Low-rank Gaussian Processes
\begin{align*}
p^*(X_1, \dots, X_n) &= \int N(X_{\cal L}; H_{\cal L} X_{\cal K}, D_{\cal L} ) N(X_{\cal K}; 0, C_{\cal K}) dX_{\cal K}
\end{align*} We can write this as
\begin{align*}
p(X_{\cal K}): \qquad X_{\cal K} &\sim N(0, C_{\cal K})\\
p(X_{\cal L} | X_{\cal K}): \qquad X_{\cal L} &= H_{\cal L} X_{\cal K} + \eta_{\cal L}, \qquad \eta_{\cal L} \sim N(0, D_{\cal L})
\end{align*} Therefore \begin{align*}
p(X_{\cal L}): \qquad X_{\cal L} &\sim N(0, H_{\cal L} C_{\cal K} H_{\cal L}^\top + D_{\cal L})
\end{align*}
And here we see that
H_{\cal L} C_{\cal K} H_{\cal L}^\top = C_{\cal L, \cal K} C_{\cal K}^{-1} C_{\cal K} C_{\cal K}^{-1} C_{\cal K, \cal L} = C_{\cal L, \cal K} C_{\cal K}^{-1} C_{\cal K, \cal L}
and from this, if X(s) and X(s') are both realizations of a low-rank GP with knots \cal K, then Cov(X(s), X(s')) = C(s, \cal K) C_{\cal K}^{-1} C(\cal K, s')

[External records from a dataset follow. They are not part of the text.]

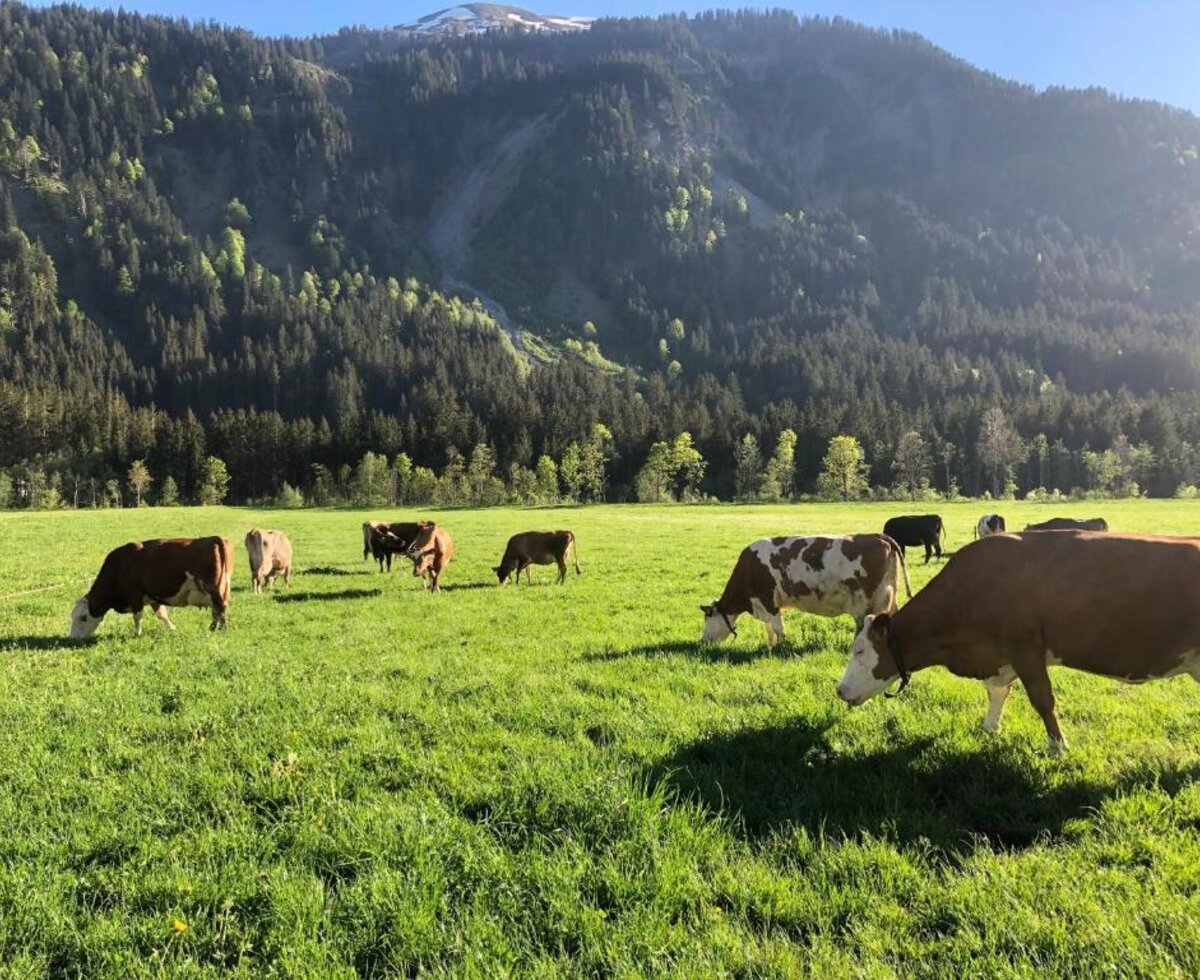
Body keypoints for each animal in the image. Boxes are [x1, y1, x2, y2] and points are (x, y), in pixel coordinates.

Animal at [69, 537, 234, 639]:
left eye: (83, 617)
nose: (73, 638)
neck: (120, 567)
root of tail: (213, 538)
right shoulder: (154, 597)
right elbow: (162, 614)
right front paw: (172, 628)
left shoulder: (135, 596)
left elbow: (137, 616)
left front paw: (137, 634)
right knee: (216, 611)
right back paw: (212, 629)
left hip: (213, 590)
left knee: (221, 609)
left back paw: (223, 631)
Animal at [700, 535, 911, 645]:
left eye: (707, 618)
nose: (703, 641)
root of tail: (878, 536)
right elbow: (769, 629)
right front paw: (771, 645)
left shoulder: (768, 600)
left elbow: (777, 627)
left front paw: (782, 646)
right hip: (889, 595)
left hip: (866, 600)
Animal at [836, 531, 1200, 754]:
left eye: (859, 651)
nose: (839, 691)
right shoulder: (998, 656)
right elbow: (997, 692)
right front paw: (989, 727)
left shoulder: (1025, 648)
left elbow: (1042, 700)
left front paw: (1058, 746)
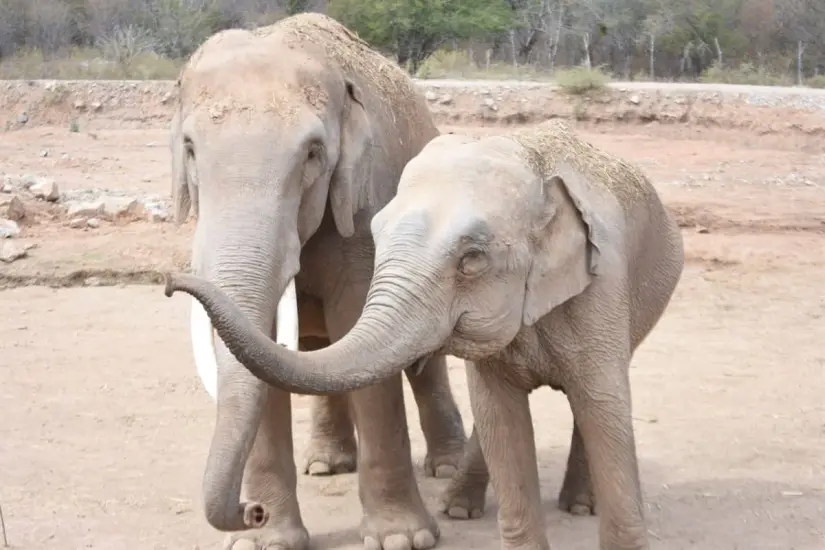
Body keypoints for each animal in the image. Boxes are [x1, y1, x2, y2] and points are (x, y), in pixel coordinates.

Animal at [164, 121, 684, 550]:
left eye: (472, 259)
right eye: (376, 233)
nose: (171, 282)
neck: (531, 163)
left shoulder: (604, 288)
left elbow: (603, 407)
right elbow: (500, 418)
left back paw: (577, 506)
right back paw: (457, 507)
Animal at [165, 12, 470, 550]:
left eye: (312, 153)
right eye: (190, 149)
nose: (251, 511)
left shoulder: (367, 203)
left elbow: (358, 325)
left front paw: (401, 539)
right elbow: (265, 350)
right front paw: (265, 542)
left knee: (420, 359)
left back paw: (446, 467)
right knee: (316, 351)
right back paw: (327, 465)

Where C(s, \cal K) is our chosen covariance function.
Notice anything? What is Cov(X(s), X(s')) in the unrestricted GP?
In the literature
What we have seen in the previous slides corresponds to Finley, Sang, Banerjee, Gelfand (2009) doi:10.1016/j.csda.2008.09.008
.
- Quiñonero-Candela and Rasmussen (2005)
https://www.jmlr.org/papers/v6/quinonero-candela05a.html
- Banerjee, Gelfand, Finley and Sang (2008)
doi:10.1111/j.1467-9868.2008.00663.x
- The ML literature typically refers to these models as sparse GPs
- “Knots” are sometimes called “sensors” or “inducing points”
In a regression model
- Assume observed locations are \cal L
- Make all the usual assumptions for regression and prior
- The only change: w \sim LRGP with covariance function C(\cdot, \cdot) and knots \cal K:
Y = X\beta + w + \varepsilon We can write the model as
Y = X\beta + H w_{\cal K} + \eta + \varepsilon where H = C_{\cal L, \cal K} C_{\cal K}^{-1} and \eta \sim ???
- If we omit \eta from the model, then we are fitting a regression model based on the Predictive Gaussian Process as introduced in Banerjee, Gelfand, Finley and Sang (2008)
- If we include \eta then we are fitting a Modified Predictive Gaussian Process model as in Finley, Sang, Banerjee, Gelfand (2009). Equivalently,
Y = X\beta + H w_{\cal K} + \varepsilon^* \qquad \text{where} \qquad \varepsilon^* \sim N(0, \tau^2 I_n + D_{\cal L})
Low-rank Gaussian Processes in R
- In R, the
spBayes
package implements the (modified) predictive process as we have seen here
- Use argument
knots=...
in spLM
- Everything we said earlier about
spLM
remains true even when using the predictive process